§ **Things to do**:
A) In the Channelpedia entry on drug block of I Kr, what correlation coefficient was found between the IC 50 values from the two test systems?
B) List every drug named in the abstract of the Channelpedia entry on drug block of I Kr.
C) Reproduce the Channelpedia entry starting at "PubMed 11602820" and ending at "to human arrhythmias.", swapping "model systems" for "experimental systems".

══ Document excerpt

Channelpedia

PubMed 11602820


Referenced in: none

Automatically associated channels: Kv11.1



Title: Drug block of I(kr): model systems and relevance to human arrhythmias.

Authors: T Yang, D Snyders, D M Roden

Journal, date & volume: J. Cardiovasc. Pharmacol., 2001 Nov , 38, 737-44

PubMed link: http://www.ncbi.nlm.nih.gov/pubmed/11602820


Abstract
The long QT-related arrhythmia torsades de pointes (TdP) can arise with mutations in HERG and during treatment with drugs that block cardiac I Kr, the current encoded by HERG. Multiple test systems have been used to assess drug block of I Kr. This study evaluated the I Kr blocking potency of a series of antiarrhythmics associated with a range of clinical risks of TdP in two such systems: mouse AT-1 cells (in which I Kr is the major repolarizing current) and Ltk cells transiently transfected with HERG (n = 4-10 cells per drug). For each compound, the concentration required to produce 50% block of I Kr or HERG tail currents (IC 50 ) was determined. There was an excellent correlation ( r = 0.98, p < 10 -5 ) between values obtained in the two systems. However, the relation between the liability of a drug to cause TdP appeared dissociated from I Kr blocking potency. Quinidine, dofetilide, ibutilide, procainamide, and disopyramide are all associated with TdP, but only the first three were potent blockers (IC 50 < or = 1 microM ), whereas procainamide and disopyramide were not (IC 50 > 50 microM ). Conversely, verapamil and amiodarone, drugs not associated with TdP, were also blockers (IC 50 < or = 1 microM ). We conclude that I Kr blocking potency can be readily assessed in either AT-1 cells or systems in which HERG is heterologously expressed. However, not all drugs causing TdP are potent I Kr blockers, and I Kr block is not necessarily associated with TdP. Other properties of these drugs, therefore, contribute to their propensity to cause TdP.

════
══ Given information

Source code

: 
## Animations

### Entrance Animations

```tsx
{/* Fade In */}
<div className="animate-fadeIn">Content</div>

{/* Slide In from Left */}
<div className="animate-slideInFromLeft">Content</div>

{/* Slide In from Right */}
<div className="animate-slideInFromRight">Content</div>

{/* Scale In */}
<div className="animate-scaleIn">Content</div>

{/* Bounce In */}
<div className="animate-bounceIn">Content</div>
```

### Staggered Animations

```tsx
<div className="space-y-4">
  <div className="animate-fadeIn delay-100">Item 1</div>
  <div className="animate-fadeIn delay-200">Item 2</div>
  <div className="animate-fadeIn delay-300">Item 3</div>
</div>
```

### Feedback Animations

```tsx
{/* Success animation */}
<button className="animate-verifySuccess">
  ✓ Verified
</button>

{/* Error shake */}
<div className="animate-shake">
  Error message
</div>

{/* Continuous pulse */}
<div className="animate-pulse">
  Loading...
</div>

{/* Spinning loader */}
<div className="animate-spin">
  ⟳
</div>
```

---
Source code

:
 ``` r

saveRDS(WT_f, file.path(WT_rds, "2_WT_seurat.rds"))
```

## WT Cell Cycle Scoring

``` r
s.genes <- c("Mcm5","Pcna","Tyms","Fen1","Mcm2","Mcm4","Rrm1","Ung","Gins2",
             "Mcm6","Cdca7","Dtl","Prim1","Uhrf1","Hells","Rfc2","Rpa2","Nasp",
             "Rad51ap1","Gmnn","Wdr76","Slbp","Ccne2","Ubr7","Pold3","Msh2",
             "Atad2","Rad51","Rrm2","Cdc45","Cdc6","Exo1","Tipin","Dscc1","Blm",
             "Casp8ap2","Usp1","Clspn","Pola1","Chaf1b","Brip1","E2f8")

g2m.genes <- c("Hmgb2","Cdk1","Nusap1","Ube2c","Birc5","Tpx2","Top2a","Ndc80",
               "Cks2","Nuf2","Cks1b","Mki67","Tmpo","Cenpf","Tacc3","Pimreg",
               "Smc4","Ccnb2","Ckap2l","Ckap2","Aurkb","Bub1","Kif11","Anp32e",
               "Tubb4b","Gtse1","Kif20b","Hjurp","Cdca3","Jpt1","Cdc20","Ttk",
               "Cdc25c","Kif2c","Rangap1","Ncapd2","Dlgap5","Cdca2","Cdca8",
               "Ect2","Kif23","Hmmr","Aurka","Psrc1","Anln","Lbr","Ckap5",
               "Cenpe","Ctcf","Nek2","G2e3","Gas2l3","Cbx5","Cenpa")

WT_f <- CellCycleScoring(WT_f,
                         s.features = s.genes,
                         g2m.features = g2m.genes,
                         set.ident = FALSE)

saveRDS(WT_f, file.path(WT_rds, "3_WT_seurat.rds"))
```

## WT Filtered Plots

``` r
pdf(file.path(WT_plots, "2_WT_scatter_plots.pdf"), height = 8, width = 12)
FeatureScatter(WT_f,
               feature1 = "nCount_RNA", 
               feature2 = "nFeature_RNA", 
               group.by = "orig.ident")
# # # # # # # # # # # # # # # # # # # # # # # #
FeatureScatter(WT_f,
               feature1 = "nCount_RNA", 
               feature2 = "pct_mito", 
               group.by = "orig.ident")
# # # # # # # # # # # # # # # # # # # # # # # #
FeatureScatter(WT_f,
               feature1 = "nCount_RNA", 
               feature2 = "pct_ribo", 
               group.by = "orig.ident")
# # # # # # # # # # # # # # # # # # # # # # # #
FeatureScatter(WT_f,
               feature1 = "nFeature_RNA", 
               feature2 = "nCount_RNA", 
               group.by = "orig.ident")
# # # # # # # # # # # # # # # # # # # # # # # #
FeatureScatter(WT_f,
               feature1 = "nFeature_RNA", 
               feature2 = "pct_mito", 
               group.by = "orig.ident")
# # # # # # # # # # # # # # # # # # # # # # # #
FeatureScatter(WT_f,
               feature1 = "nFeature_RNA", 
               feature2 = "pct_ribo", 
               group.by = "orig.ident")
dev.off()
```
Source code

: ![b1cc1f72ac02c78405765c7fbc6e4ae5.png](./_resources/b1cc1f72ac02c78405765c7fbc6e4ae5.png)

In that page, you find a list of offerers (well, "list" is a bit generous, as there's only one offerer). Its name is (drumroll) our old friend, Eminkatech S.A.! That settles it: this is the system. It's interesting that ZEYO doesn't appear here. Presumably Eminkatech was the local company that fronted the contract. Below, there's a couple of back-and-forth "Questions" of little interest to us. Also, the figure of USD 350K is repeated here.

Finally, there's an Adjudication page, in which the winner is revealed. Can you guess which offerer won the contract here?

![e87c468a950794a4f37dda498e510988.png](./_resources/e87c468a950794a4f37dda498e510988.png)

════

§ **Task solutions**:
A) r = 0.98

B) Quinidine, dofetilide, ibutilide, procainamide, disopyramide, verapamil, amiodarone

C)
PubMed 11602820


Referenced in: none

Automatically associated channels: Kv11.1



Title: Drug block of I(kr): experimental systems and relevance to human arrhythmias.